L’opposant Moïse Katumbi Chapwe est arrivé à Goma samedi 26 octobre après deux tentatives manquées. Il a tenu un meeting au stade Afia où il a nié un quelconque rapprochement avec l’ancien régime de Joseph Kabila.
Devant une foule nombreuse venue l’attendre depuis l’aéroport
jusqu’au stade Afia, Moïse Katumbi a d’abord exprimé sa joie de se
retrouver enfin à Goma :
« Nous avons raté plusieurs occasions
de nous revoir, je le comprends en voyant cette masse ici. Je loue
votre esprit révolutionnaire parce que je suis ici grâce à vous. »
Katumbi a promis de faire une opposition exigeante avec son propre parti politique qu’il veut créer. S’agissant de son prétendu rapprochement avec l’ancien président Joseph Kabila, il répond : « Ce
sont des bêtises. N’y prêtez même pas attention. Je ne peux pas trahir
la population. Nous nous comprenons ? Si j’étais un traitre, pourrais-je
venir ici ? Cessez d’écouter les mensonges. »
Moise Katumbi
appelle aussi à combattre la corruption et la mauvaise gouvernance et
promet de se battre pour le bien-être social du peuple congolais.

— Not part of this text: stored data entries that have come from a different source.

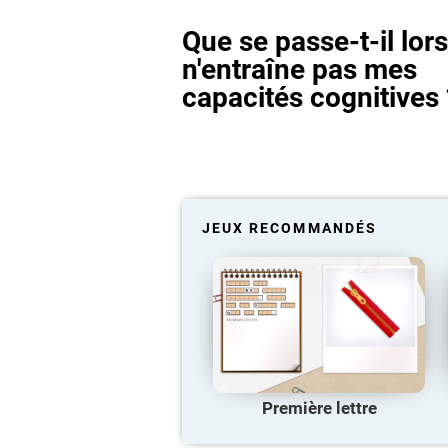
Que se passe-t-il lor
n'entraîne pas mes
capacités cognitives 
JEUX RECOMMANDÉS
Première lettre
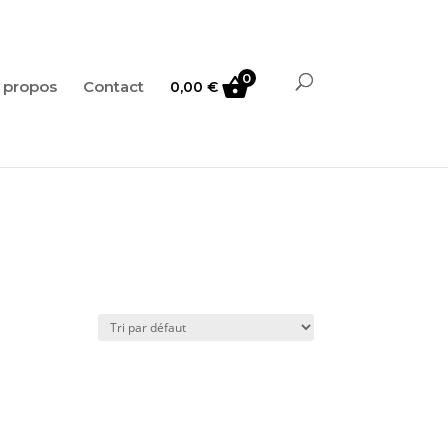
0
 propos
Contact
0,00
€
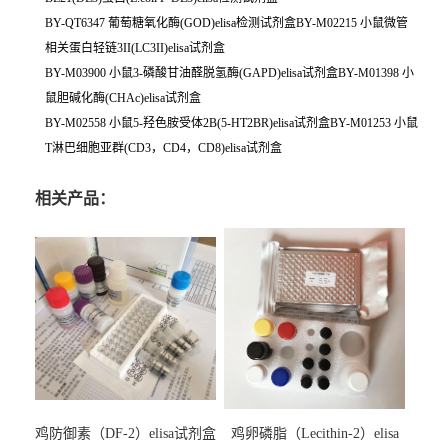
BY-QT6347 葡萄糖氧化酶(GOD)elisa检测试剂盒BY-M02215 小鼠微管
相关蛋白轻链3II(LC3II)elisa试剂盒
BY-M03900 小鼠3-磷酸甘油醛脱氢酶(GAPD)elisa试剂盒BY-M01398 小
鼠胆碱化酶(CHAc)elisa试剂盒
BY-M02558 小鼠5-羟色胺受体2B(5-HT2BR)elisa试剂盒BY-M01253 小鼠
T淋巴细胞亚群(CD3，CD4，CD8)elisa试剂盒
相关产品：
鸡防御素（DF-2）elisa试剂盒
鸡卵磷脂（Lecithin-2）elisa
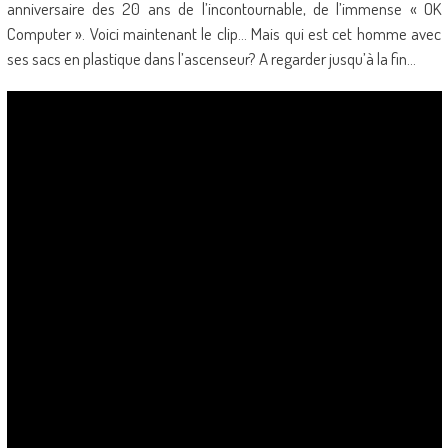
anniversaire des 20 ans de l’incontournable, de l’immense « OK
Computer ». Voici maintenant le clip… Mais qui est cet homme avec
ses sacs en plastique dans l’ascenseur? A regarder jusqu’à la fin…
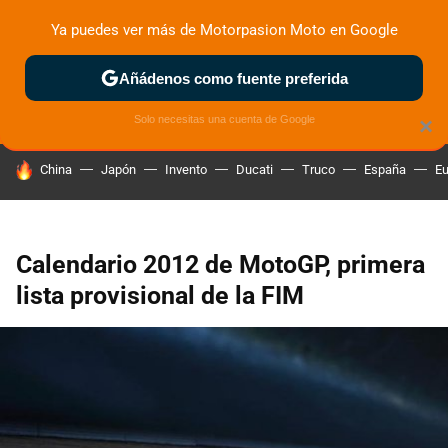
Ya puedes ver más de Motorpasion Moto en Google
ZONA DE PRUEBAS
DEPORTIVAS
MOTOS ELÉCTRICAS
Añádenos como fuente preferida
Solo necesitas una cuenta de Google
×
HOY SE HABLA DE
China
Japón
Invento
Ducati
Truco
España
Eu
Calendario 2012 de MotoGP, primera
lista provisional de la FIM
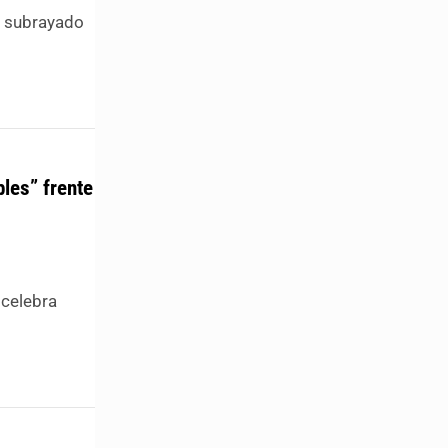
ha subrayado
les” frente
 celebra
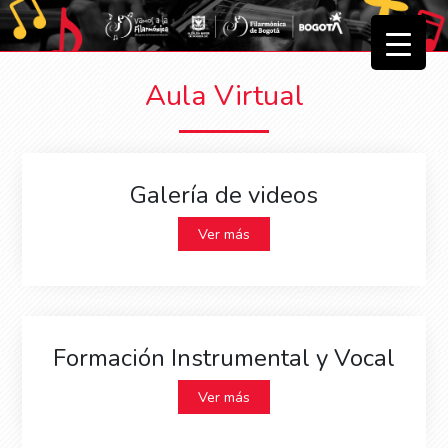
▼
Aula Virtual
▼
Galería de videos
Ver más
Formación Instrumental y Vocal
Ver más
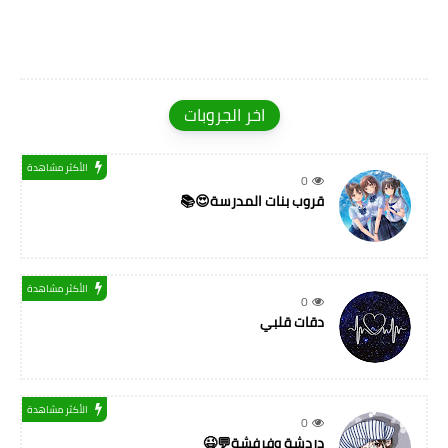
اخر الجروبات
الأكثر مشاهدة
0
قروب بنات المدرسة😍📚
الأكثر مشاهدة
0
دقات قلبي
الأكثر مشاهدة
0
دردشة وفرفشة💬😉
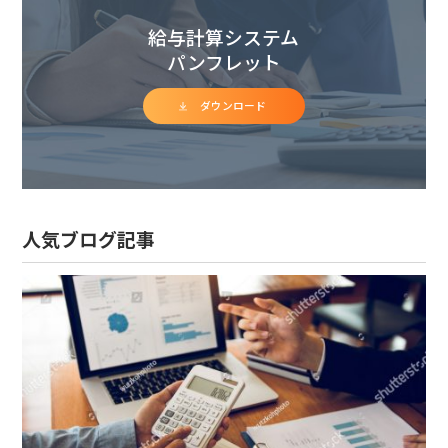
給与計算システム
パンフレット
ダウンロード
人気ブログ記事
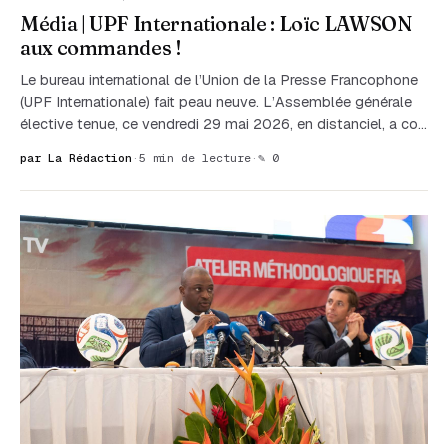
Média | UPF Internationale : Loïc LAWSON
aux commandes !
Le bureau international de l’Union de la Presse Francophone
(UPF Internationale) fait peau neuve. L’Assemblée générale
élective tenue, ce vendredi 29 mai 2026, en distanciel, a co…
par La Rédaction
·
5 min de lecture
·
✎ 0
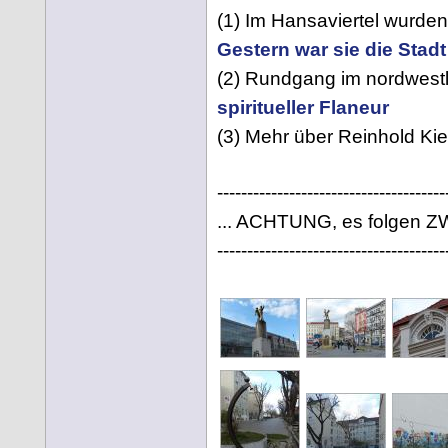
(1) Im Hansaviertel wurde
Gestern war sie die Stad
(2) Rundgang im nordwestl
spiritueller Flaneur
(3) Mehr über Reinhold Kie
--------------------------------------
... ACHTUNG, es folgen ZWE
--------------------------------------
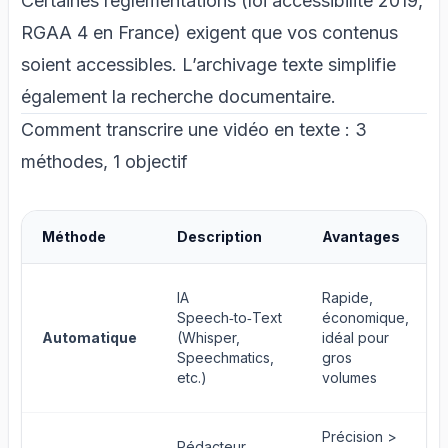
Certaines réglementations (loi accessibilité 2019,
RGAA 4 en France) exigent que vos contenus
soient accessibles. L’archivage texte simplifie
également la recherche documentaire.
Comment transcrire une vidéo en texte : 3
méthodes, 1 objectif
Méthode
Description
Avantages
IA
Rapide,
Speech‑to‑Text
économique,
Automatique
(
Whisper
,
idéal pour
Speechmatics,
gros
etc.)
volumes
Précision >
Rédacteur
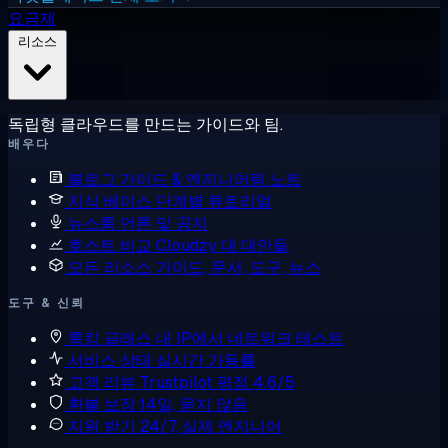
요금제
리소스
독립형 클라우드를 만드는 가이드와 팀.
배우다
블로그
가이드 & 엔지니어링 노트
지식 베이스
단계별 튜토리얼
뉴스룸
언론 및 공지
호스트 비교
Cloudzy 대 대안들
모든 리소스
가이드, 문서, 도구, 뉴스
도구 & 신뢰
룩킹 글래스
내 IP에서 네트워크 테스트
서비스 상태
실시간 가동률
고객 리뷰
Trustpilot 평점 4.6/5
환불 보장
14일, 묻지 않음
지원 받기
24/7, 실제 엔지니어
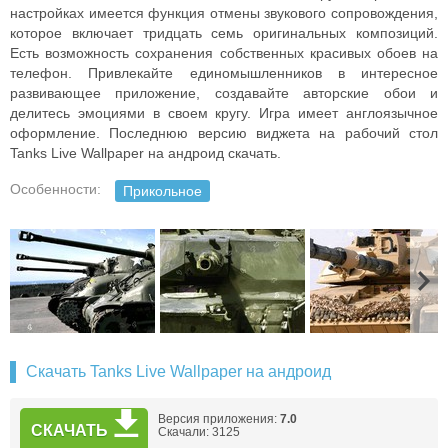
настройках имеется функция отмены звукового сопровождения,
которое включает тридцать семь оригинальных композиций.
Есть возможность сохранения собственных красивых обоев на
телефон. Привлекайте единомышленников в интересное
развивающее приложение, создавайте авторские обои и
делитесь эмоциями в своем кругу. Игра имеет англоязычное
оформление. Последнюю версию виджета на рабочий стол
Tanks Live Wallpaper на андроид скачать.
Особенности:
Прикольное
Скачать Tanks Live Wallpaper на андроид
Версия приложения:
7.0
СКАЧАТЬ
Скачали: 3125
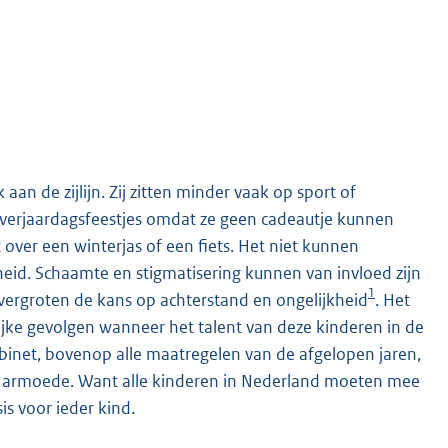
an de zijlijn. Zij zitten minder vaak op sport of
n verjaardagsfeestjes omdat ze geen cadeautje kunnen
ver een winterjas of een fiets. Het niet kunnen
eid. Schaamte en stigmatisering kunnen van invloed zijn
1
vergroten de kans op achterstand en ongelijkheid
. Het
jke gevolgen wanneer het talent van deze kinderen in de
inet, bovenop alle maatregelen van de afgelopen jaren,
in armoede. Want alle kinderen in Nederland moeten mee
is voor ieder kind.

Nathy Nuriati est habitant de Goma ; elle se dit satisfaite du discours de Katumbi. « Il
vient de lever les doutes que nous avions… Il y avait des rumeurs qui
circulaient dans nos oreilles pour dire qu’il n’était plus de
l’opposition et voilà il vient de dire qu’il y est et qu’il ne quittera
pas l’opposition. »
Après Goma, le président d'Ensemble pour
le Changement se rendra aussi à Beni, Butembo, Bukavu, Ituri et Kindu
pour délivrer le même message. À noter aussi le retour de Salomon Idi
Kalonda Della, conseiller en communication qui retrouve sa liberté de
circuler.
■ Kabila peut-il revenir ?
La
question est au cœur des débats depuis que le PPRD, son parti, a
annoncé le retour de l’ex-président de la République, dans les tous
prochains jours, dans l’arène politique.
Ce sont les fidèles de
Joseph Kabila qui ont annoncé cette nouvelle lors de leurs assises de
Lubumbashi, cette semaine. Pour Néhémie Mwilanya, le dernier directeur
de cabinet de Joseph Kabila, aujourd’hui coordonnateur du FCC, aucun
obstacle constitutionnel ou institutionnel n’empêcherait le retour au
pouvoir de l’ancien président de la République en 2023. Au moment
opportun, le bureau politique et les instances habilitées vont se
prononcer sur la question, a renchéri Mwilanya.
Depuis, les
réseaux sociaux se sont emballés. Il n’est pas possible pour un sénateur
à vie de briguer un autre mandat présidentiel, rétorque Paul-Gaspard
Ngondakoy. Pour ce professeur de droit constitutionnel à l’Université de
Kinshasa, le statut de sénateur à vie-statut viager est inscrit dans la
Constitution. Joseph Kabila ne peut donc pas y renoncer comme il
l'entend.
D’autres voix s’ajoutent au débat. Elles veulent savoir
qui a la bonne lecture de la Constitution. Est-il permis de revenir au
pouvoir après avoir effectué deux mandats s’il y a une interruption, se
demandent certains congolais ? La Cour constitutionnelle ou les deux
chambres du Parlement seront sans aucun doute sollicitées pour trancher.